Enzymatic reaction based biosensor for specific detection of organophosphate pesticides

Abstract

This research aims to design and develop two-biosensor platforms based on graphene quantum dots (GQDs) via enzymatic reaction for determining organophosphate pesticides (OPs). A first platform consisting of GQDs and active enzyme, GQDs/Enz platform, is simply fabricated in aqueous solution. Ongoing development of GQDs/Enz platform for effective OPs sensing by hybrid hydrogel (GQDs/Enz/Gels) was of great interest to improve the sensitivity and enzyme stability under the benefit of easy to be used for sensing approach.

The GQDs/Enz and GQDs/Enz/Gels were constructed and characterized by general methods such as FT-IR, SEM and TEM. Based on the concept, H2O2 generated in situ by the active enzymatic reaction of acetylcholinesterase and choline oxidase enables to react with GQDs resulting in photoluminescence (PL) quenching of GQDs at 467 nm. The PL recovery of GQDs was observed in the system with OPs due to enzymatic inhibition process by OPs. With a selectivity study of sensing platform toward OPs, GQDs/Enz platform exhibited a significant fluorescent change in case of dichlorvos and methyl-paraoxon. In quantitative analysis, the limits of detection (LOD) of GQDs/Enz platform for dichlovos and methyl paraoxon are 0.78 μMand 0.34 μM in linear range of 0.45-45 and 0.40-4 μM, respectively.
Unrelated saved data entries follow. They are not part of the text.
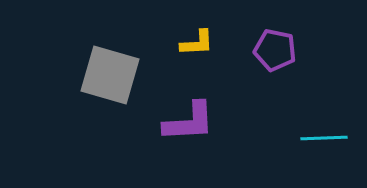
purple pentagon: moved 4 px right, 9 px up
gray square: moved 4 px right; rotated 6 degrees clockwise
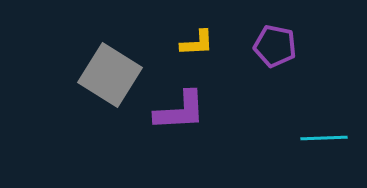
purple pentagon: moved 4 px up
gray square: rotated 16 degrees clockwise
purple L-shape: moved 9 px left, 11 px up
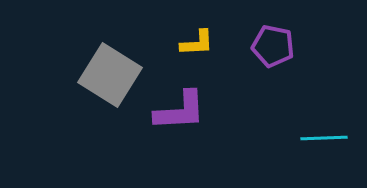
purple pentagon: moved 2 px left
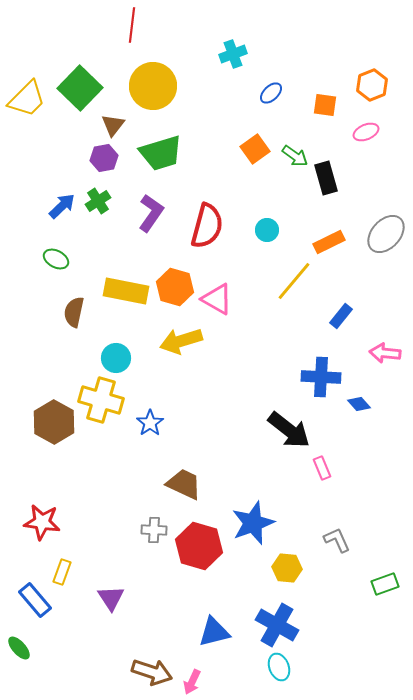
Furthermore, novel incorporation of GQDs and enzyme in hydrogels (GQDs/Enz/Gels) based gelator 4b enables to significantly enhance the PL intensity of GQDs and effectively improve 10-100 folds in the limit of detection and in linearity range towards dichlorvos and methyl-paraoxon (26.10x10-3 and 6.79x10-3 μM in linear range of 12.5 x10-3-125 μM and 1.25 x10-3-62.5 μM, respectively). In this approach, the biosensors are expected to offer the promising selective and sensitive determination of the OPs and a benefit for easy checking of OPs in food, water and environment in future.